Fed officials have revised their interest rate projections sharply upwards this year from three months ago, when they forecast rate hikes of three-quarters of a point in 2022, followed by five more. in 2023 and 2024.

The so-called dot plot of senior officials’ individual interest rate projections now points to six more increases in 2022, on top of the March move.

At least three increases have been scheduled for 2023, bringing the federal funds rate to 2.8%, above a “neutral” stance that neither stimulates nor limits growth. A majority of Fed officials are forecasting a neutral rate of 2.4%. No rate hike was expected in 2024.

Underscoring the enormity of the hawkish turn that has taken place in just a few months, officials were equally divided on the need for an interest rate hike this year as recently as September.

US stocks and government bond prices swirled after the announcement. The yield on the benchmark 10-year Treasury hit its highest level in almost three years shortly after the news, before falling back to 2.17%. Bond yields fall when prices rise.

The S&P 500 briefly turned negative after the Fed announcement, before rallying sharply at the close to end up 2.2%. The tech-heavy Nasdaq Composite rose 3.8%.

The Fed’s move to a much tighter monetary policy comes despite a sharp escalation in tensions resulting from Russia’s invasion of Ukraine. The European Central Bank also took a more aggressive stance this month, scaling back its bond-buying plan as the war boosted inflation expectations.

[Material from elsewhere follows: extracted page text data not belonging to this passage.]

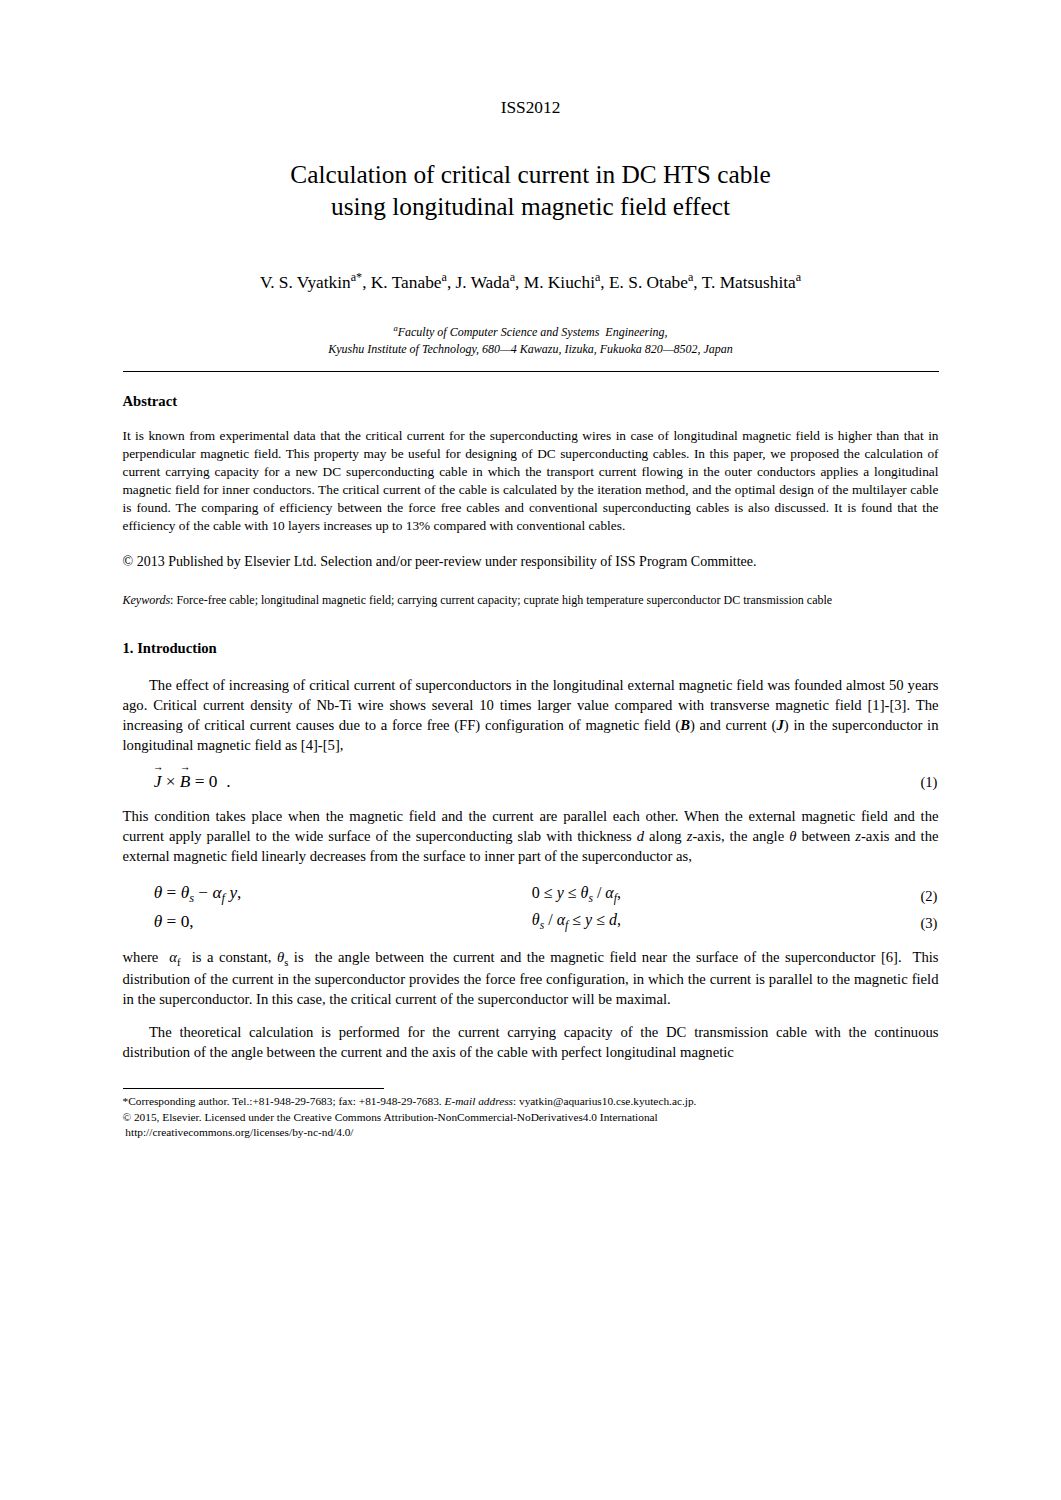ISS2012
Calculation of critical current in DC HTS cable
using longitudinal magnetic field effect
V. S. Vyatkina*, K. Tanabea, J. Wadaa, M. Kiuchia, E. S. Otabea, T. Matsushitaa
aFaculty of Computer Science and Systems Engineering,
Kyushu Institute of Technology, 680—4 Kawazu, Iizuka, Fukuoka 820—8502, Japan
Abstract
It is known from experimental data that the critical current for the superconducting wires in case of longitudinal magnetic field is higher than that in perpendicular magnetic field. This property may be useful for designing of DC superconducting cables. In this paper, we proposed the calculation of current carrying capacity for a new DC superconducting cable in which the transport current flowing in the outer conductors applies a longitudinal magnetic field for inner conductors. The critical current of the cable is calculated by the iteration method, and the optimal design of the multilayer cable is found. The comparing of efficiency between the force free cables and conventional superconducting cables is also discussed. It is found that the efficiency of the cable with 10 layers increases up to 13% compared with conventional cables.
© 2013 Published by Elsevier Ltd. Selection and/or peer-review under responsibility of ISS Program Committee.
Keywords: Force-free cable; longitudinal magnetic field; carrying current capacity; cuprate high temperature superconductor DC transmission cable
1. Introduction
The effect of increasing of critical current of superconductors in the longitudinal external magnetic field was founded almost 50 years ago. Critical current density of Nb-Ti wire shows several 10 times larger value compared with transverse magnetic field [1]-[3]. The increasing of critical current causes due to a force free (FF) configuration of magnetic field (B) and current (J) in the superconductor in longitudinal magnetic field as [4]-[5],
| J × B = 0 . | (1) |
This condition takes place when the magnetic field and the current are parallel each other. When the external magnetic field and the current apply parallel to the wide surface of the superconducting slab with thickness d along z-axis, the angle θ between z-axis and the external magnetic field linearly decreases from the surface to inner part of the superconductor as,
| θ = θ s − α f y , | 0 ≤ y ≤ θ s / α f , | (2) |
| θ = 0, | θ s / α f ≤ y ≤ d , | (3) |
where αf is a constant, θs is the angle between the current and the magnetic field near the surface of the superconductor [6]. This distribution of the current in the superconductor provides the force free configuration, in which the current is parallel to the magnetic field in the superconductor. In this case, the critical current of the superconductor will be maximal.
The theoretical calculation is performed for the current carrying capacity of the DC transmission cable with the continuous distribution of the angle between the current and the axis of the cable with perfect longitudinal magnetic
*Corresponding author. Tel.:+81-948-29-7683; fax: +81-948-29-7683. E-mail address: vyatkin@aquarius10.cse.kyutech.ac.jp.
© 2015, Elsevier. Licensed under the Creative Commons Attribution-NonCommercial-NoDerivatives4.0 International
http://creativecommons.org/licenses/by-nc-nd/4.0/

Powell acknowledged the geopolitical uncertainty clouding the outlook and stressed that the conflict is likely to put “additional upward pressure on short-term inflation here at home and weigh on economic activity as well.”

While the central bank has typically delayed major policy decisions during times of acute conflict to avoid exacerbating volatility, soaring inflation and an extremely strong labor market have prompted the Fed to forge ahead. .

On Wednesday, Fed officials also revised up their inflation forecast, which is derived from the personal consumption expenditure price index. The median estimate of year-end core inflation, which excludes volatile items such as food and energy, rose to 4.1% from 2.7% in December. Estimates for next year have also risen, with most officials now expecting the core PCE index to hover between 2.6% and 2.3% in 2024. It currently sits at 5.2%, well below above the Fed’s 2% target.

The decision showed that “the Fed is very concerned about inflation,” said Bob Michele, chief investment officer at JPMorgan Asset Management. “There’s still a lot of reopening to come, and they need to start normalizing things.”

Brian Smedley, chief economist at Guggenheim Partners, said the Fed had “acknowledged the war in Ukraine. . . puts more pressure on inflation,” adding, “They also recognized widening price pressures, which requires a stronger policy response.

The median estimate for US economic growth also moderated to 2.8% from the 4% pace projected in December, while the unemployment rate forecast held steady at 3.5%. The majority of Fed officials expect the unemployment rate to hit 3.6% in 2024.

The Fed also hinted that a reduction in its huge balance sheet would come soon – it more than doubled to $9 billion during the pandemic as the central bank clawed back government bonds as part of its efforts to support the economy.

Powell said the committee was finalizing its plans to begin reducing its holdings of Treasury agency mortgage-backed securities and would announce further details at the May meeting.